La mañana estaba hermosísima. Ya florecían los almendros y soplaba una brisa húmeda del mar que nos despertó del todo.
―¡María!
―¿Qué quieres?
―Me parece que esto no tiene sentido. ¿Quién crees que nos quitará la piedra que da entrada al sepulcro?
―Nadie ―terció Juana―. Pilatos ha puesto una patrulla de soldados precisamente para que nadie intente abrir esa puerta. ¿A dónde vamos, María?
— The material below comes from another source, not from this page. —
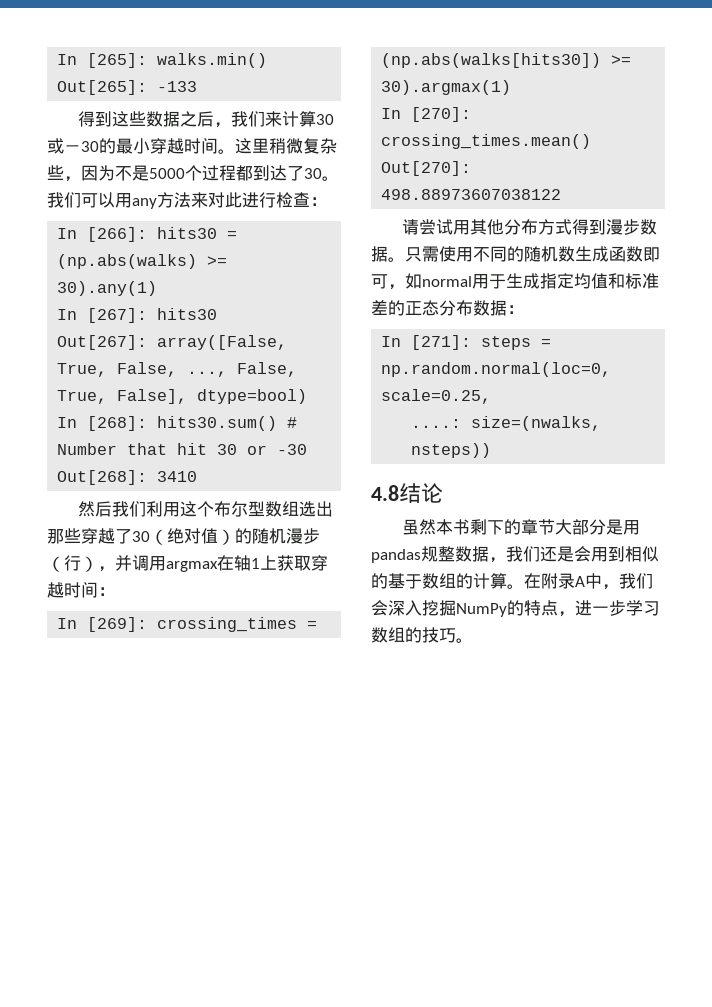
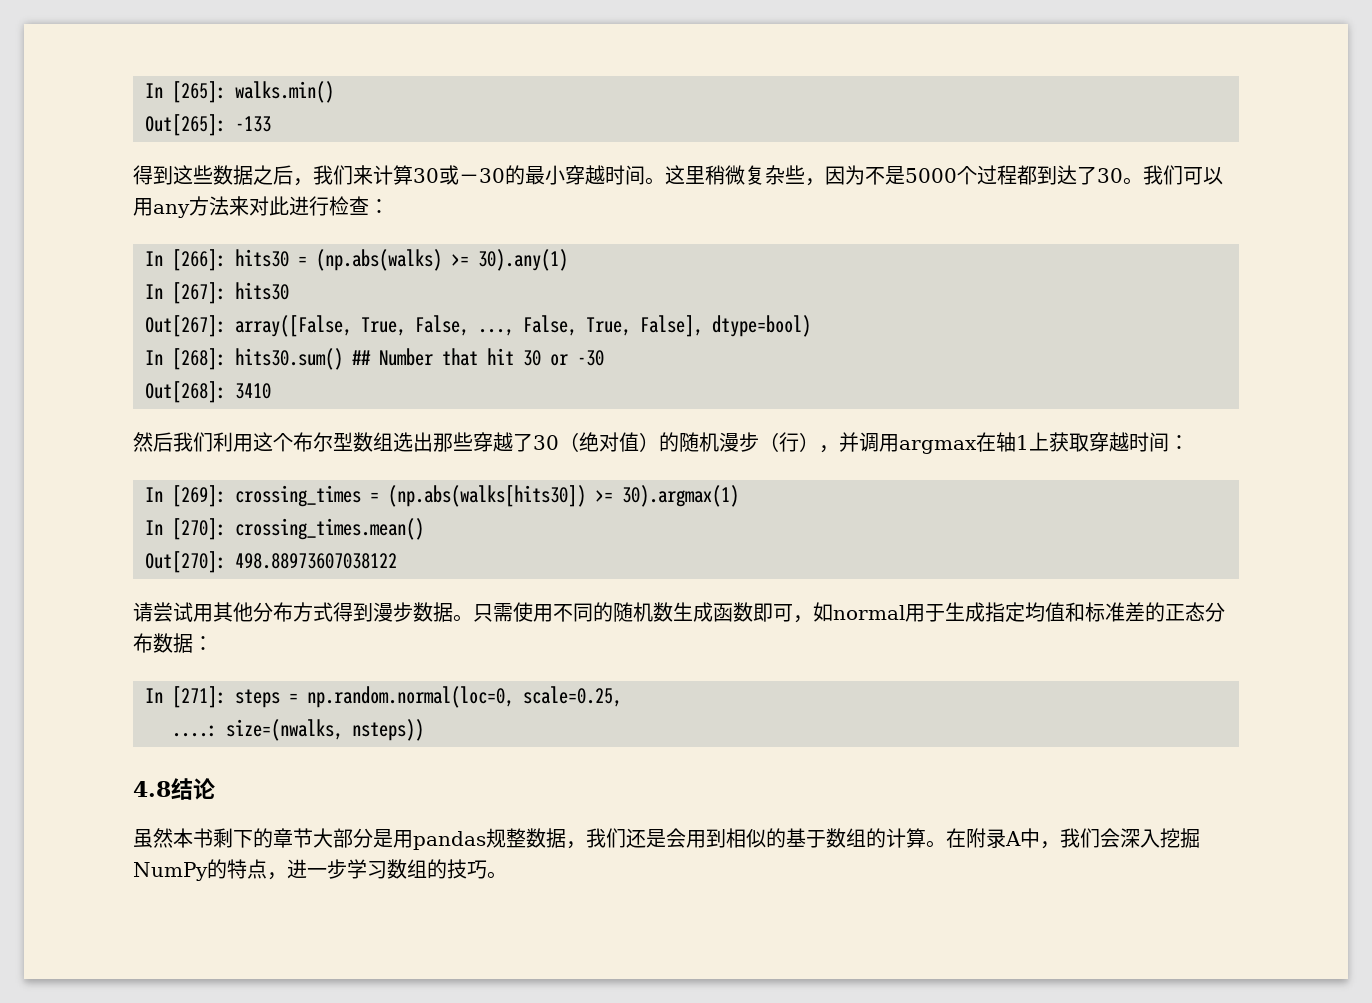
[287,417,298,428] # -> [352,350,371,365] ##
La Magdalena se detuvo sólo un instante y habló con un tono grave, como un rabbí:
―Desde que conozco al Maestro todas hemos superado obstáculos mucho más graves que una simple piedra por muy pesada que parezca. De mí salieron siete demonios. Vosotras sabréis de dónde os sacó el Señor. Ahora lo único que nos pide es que vayamos con él. ¿Habéis visto esos perrillos que no se separan jamás de la tumba de sus dueños? Yo no quiero ser menos.
―¿Y quieres morir allí?
―Si él me lo pidiera... Pero no. Quiero vivir de la única forma que vale la pena. No volveré a ser la que fui. Jesús hizo saltar en pedazos otras piedras peores, que me tenían sepultada en una sima sin salida: la piedra de la lujuria, del egoísmo, de la mentira… Vosotras y yo derribaremos ésta. ¡Es tan pequeña! Ya lo veréis.
Caminamos en silencio. María corría cada vez más. El sol nos cegaba la vista. Una algarabía de pájaros cantores nos acompañó hasta el sepulcro. No había soldados ni piedra que nos impidiera el paso...
Ya conocéis el resto de la historia.